Stored records:
- - - - -

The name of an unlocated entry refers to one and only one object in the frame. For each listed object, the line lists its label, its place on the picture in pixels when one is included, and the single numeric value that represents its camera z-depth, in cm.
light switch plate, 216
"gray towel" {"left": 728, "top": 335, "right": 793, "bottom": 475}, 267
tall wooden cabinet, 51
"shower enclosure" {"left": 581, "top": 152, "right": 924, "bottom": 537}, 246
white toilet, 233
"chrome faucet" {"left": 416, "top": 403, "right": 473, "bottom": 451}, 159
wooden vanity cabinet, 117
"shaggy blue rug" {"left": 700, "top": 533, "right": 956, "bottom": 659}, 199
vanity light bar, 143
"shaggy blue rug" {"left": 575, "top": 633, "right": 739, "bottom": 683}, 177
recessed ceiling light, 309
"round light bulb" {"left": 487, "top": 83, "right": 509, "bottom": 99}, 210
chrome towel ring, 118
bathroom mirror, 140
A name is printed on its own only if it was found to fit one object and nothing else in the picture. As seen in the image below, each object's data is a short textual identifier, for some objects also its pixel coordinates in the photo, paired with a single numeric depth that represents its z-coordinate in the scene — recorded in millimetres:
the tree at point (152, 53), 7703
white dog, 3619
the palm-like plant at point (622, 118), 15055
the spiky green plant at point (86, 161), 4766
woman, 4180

- - - - -

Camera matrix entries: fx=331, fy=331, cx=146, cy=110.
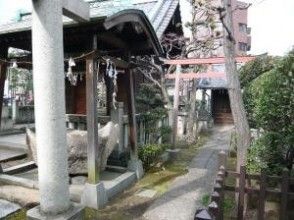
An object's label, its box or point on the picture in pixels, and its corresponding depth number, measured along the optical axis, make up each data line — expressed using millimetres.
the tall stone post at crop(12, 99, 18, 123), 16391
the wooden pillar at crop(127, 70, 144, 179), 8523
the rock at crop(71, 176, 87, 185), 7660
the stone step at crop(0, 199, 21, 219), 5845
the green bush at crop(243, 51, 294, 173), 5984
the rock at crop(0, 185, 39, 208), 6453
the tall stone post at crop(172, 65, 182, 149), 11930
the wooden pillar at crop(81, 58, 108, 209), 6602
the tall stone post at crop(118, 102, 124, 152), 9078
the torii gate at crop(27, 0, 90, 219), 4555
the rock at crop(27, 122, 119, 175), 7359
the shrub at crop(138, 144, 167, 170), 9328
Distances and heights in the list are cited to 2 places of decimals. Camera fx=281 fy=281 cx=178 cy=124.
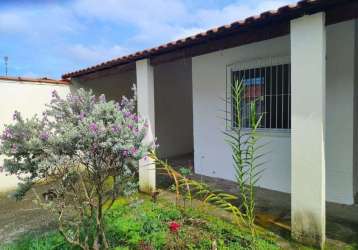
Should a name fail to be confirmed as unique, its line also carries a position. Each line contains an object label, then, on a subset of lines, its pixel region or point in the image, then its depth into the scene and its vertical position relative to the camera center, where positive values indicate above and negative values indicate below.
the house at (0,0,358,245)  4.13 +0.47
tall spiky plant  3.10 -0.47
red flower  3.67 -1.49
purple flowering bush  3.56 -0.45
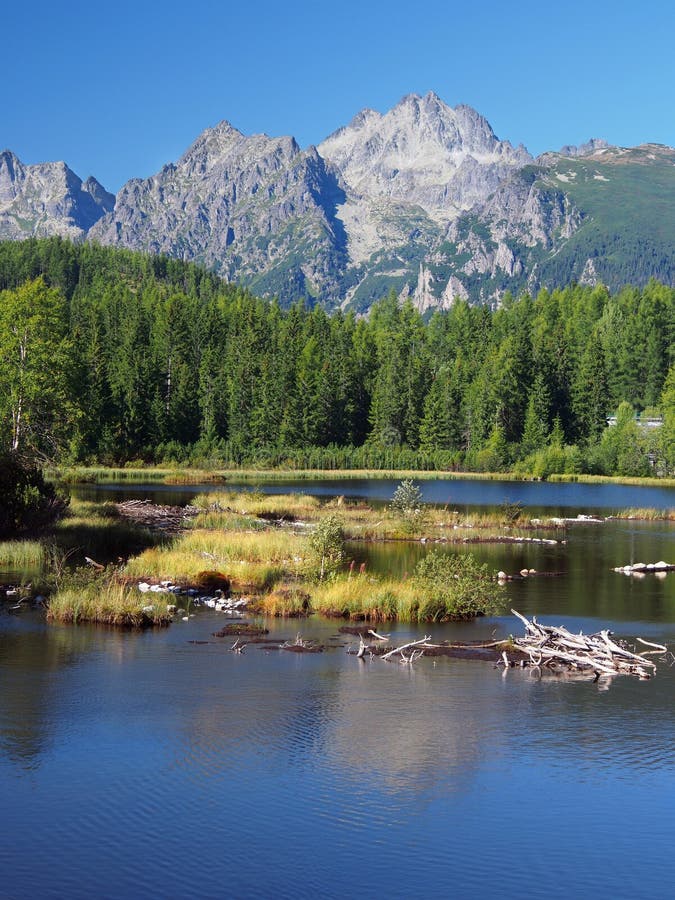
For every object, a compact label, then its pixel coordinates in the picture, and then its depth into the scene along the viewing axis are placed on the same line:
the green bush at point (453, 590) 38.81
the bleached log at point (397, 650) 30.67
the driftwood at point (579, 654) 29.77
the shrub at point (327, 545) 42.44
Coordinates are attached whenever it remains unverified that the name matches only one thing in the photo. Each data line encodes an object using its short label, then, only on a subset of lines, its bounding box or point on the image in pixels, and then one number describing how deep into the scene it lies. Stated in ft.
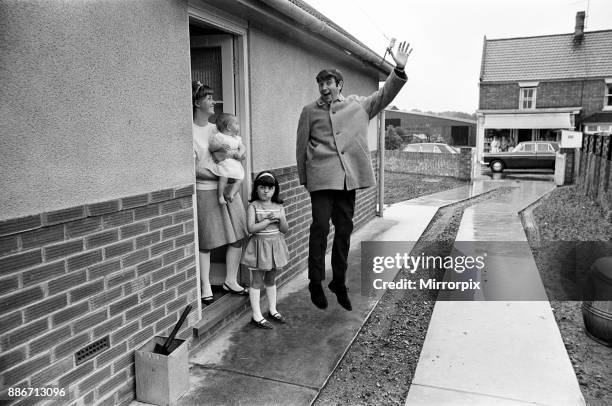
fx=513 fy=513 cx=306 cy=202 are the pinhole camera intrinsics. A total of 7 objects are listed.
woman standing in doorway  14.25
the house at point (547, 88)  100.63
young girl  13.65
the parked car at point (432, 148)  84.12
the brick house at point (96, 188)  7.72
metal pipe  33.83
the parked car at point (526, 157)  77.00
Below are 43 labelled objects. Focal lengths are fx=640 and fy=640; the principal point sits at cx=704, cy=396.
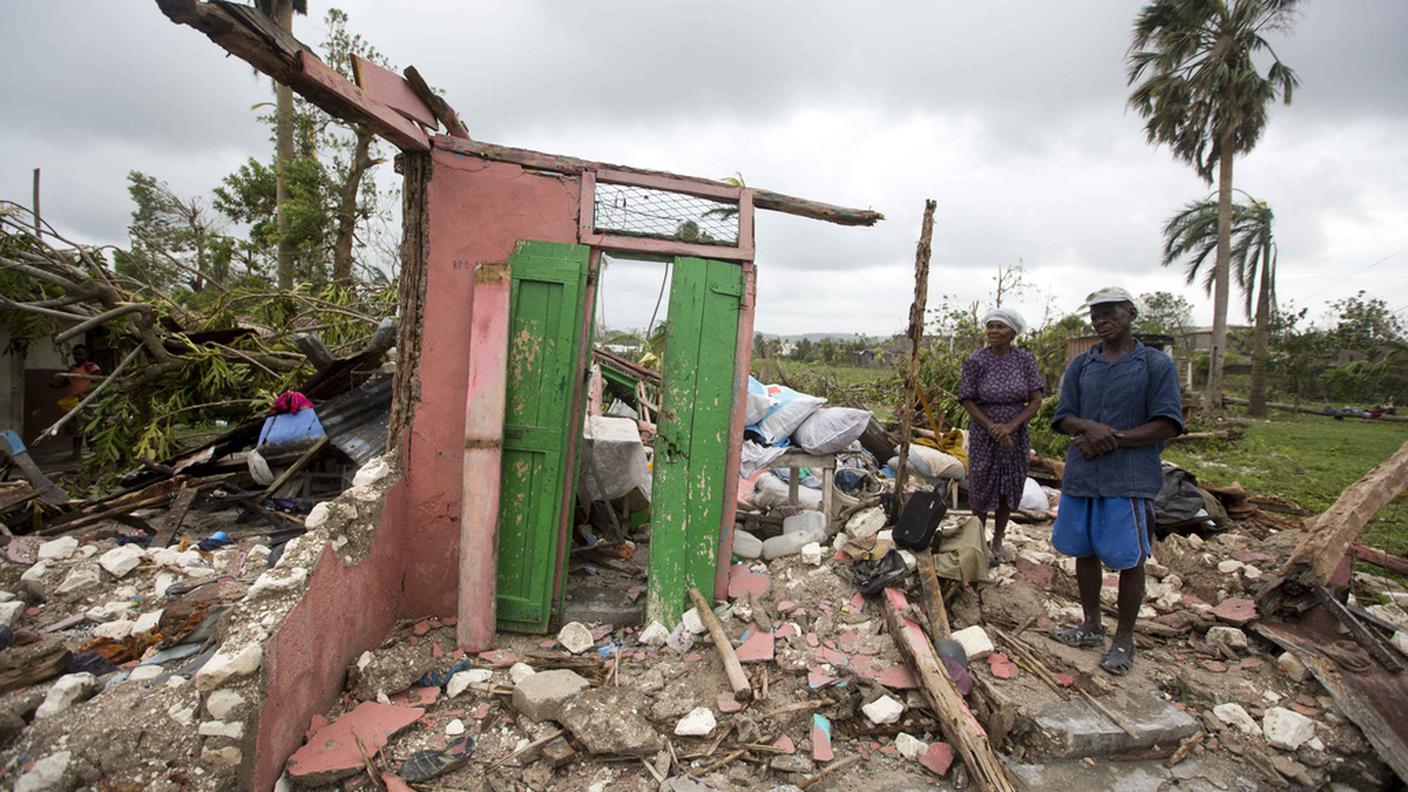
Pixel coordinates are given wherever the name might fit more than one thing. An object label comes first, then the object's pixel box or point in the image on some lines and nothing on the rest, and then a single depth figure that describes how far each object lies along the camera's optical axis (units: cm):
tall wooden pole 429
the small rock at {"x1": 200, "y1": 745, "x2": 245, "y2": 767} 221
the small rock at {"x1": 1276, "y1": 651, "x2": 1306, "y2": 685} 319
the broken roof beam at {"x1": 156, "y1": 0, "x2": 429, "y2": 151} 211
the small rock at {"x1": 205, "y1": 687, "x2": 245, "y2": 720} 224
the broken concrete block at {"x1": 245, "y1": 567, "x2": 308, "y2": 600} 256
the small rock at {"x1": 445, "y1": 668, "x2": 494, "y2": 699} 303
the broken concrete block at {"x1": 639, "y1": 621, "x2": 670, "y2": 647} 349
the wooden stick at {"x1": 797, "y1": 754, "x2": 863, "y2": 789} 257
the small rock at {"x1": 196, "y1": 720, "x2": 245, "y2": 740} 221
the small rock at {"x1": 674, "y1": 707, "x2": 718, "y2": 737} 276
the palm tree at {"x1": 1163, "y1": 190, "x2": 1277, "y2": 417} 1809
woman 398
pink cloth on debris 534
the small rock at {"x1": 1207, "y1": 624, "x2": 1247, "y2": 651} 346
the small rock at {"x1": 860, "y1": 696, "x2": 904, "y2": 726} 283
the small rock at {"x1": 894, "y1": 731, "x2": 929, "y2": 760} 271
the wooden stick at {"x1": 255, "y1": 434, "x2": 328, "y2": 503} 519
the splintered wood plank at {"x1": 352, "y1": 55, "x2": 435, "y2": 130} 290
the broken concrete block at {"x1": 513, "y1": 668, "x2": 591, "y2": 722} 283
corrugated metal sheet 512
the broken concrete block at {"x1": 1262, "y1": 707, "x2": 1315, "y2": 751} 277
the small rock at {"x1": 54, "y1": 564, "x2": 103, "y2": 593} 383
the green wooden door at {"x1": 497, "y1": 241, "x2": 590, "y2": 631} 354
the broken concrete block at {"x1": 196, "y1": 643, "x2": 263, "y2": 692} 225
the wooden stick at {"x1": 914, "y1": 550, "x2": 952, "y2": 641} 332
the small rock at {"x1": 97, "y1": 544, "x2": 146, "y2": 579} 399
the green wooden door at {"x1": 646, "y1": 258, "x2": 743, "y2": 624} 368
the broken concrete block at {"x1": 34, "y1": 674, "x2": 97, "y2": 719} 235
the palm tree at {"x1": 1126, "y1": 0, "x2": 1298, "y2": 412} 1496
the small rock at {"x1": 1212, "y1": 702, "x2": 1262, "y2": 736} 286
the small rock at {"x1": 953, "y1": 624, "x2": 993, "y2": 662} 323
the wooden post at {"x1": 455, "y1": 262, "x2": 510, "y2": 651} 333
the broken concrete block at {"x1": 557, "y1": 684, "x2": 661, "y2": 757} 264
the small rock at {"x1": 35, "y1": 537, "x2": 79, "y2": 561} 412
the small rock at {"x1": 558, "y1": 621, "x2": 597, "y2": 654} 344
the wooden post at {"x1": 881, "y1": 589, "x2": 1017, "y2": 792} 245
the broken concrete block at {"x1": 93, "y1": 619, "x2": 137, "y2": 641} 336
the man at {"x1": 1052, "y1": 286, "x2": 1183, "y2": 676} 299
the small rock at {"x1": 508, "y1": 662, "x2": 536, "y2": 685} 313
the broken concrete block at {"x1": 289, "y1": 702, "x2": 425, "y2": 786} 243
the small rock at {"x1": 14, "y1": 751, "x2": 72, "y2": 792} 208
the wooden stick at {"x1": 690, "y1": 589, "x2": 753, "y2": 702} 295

- - - - -

◆ **BRIEF**: Only one stretch of the records above is wanted: the lines between the one holding "the tall stone post at crop(172, 65, 182, 149), 11930" and the one holding "Distances and heights", inclusive, reproduced exactly.

◆ **OUTPUT OF THE EXERCISE**:
the tall stone post at crop(172, 65, 182, 149), 11930
the wooden pillar at crop(81, 58, 108, 209), 6602
the tall stone post at crop(118, 102, 124, 152), 9078
the torii gate at crop(27, 0, 90, 219), 4555
the rock at crop(27, 122, 119, 175), 7359
the shrub at crop(138, 144, 167, 170), 9328
Distances and heights in the list are cited to 2 places of decimals. Camera fx=281 fy=281 cx=178 cy=124.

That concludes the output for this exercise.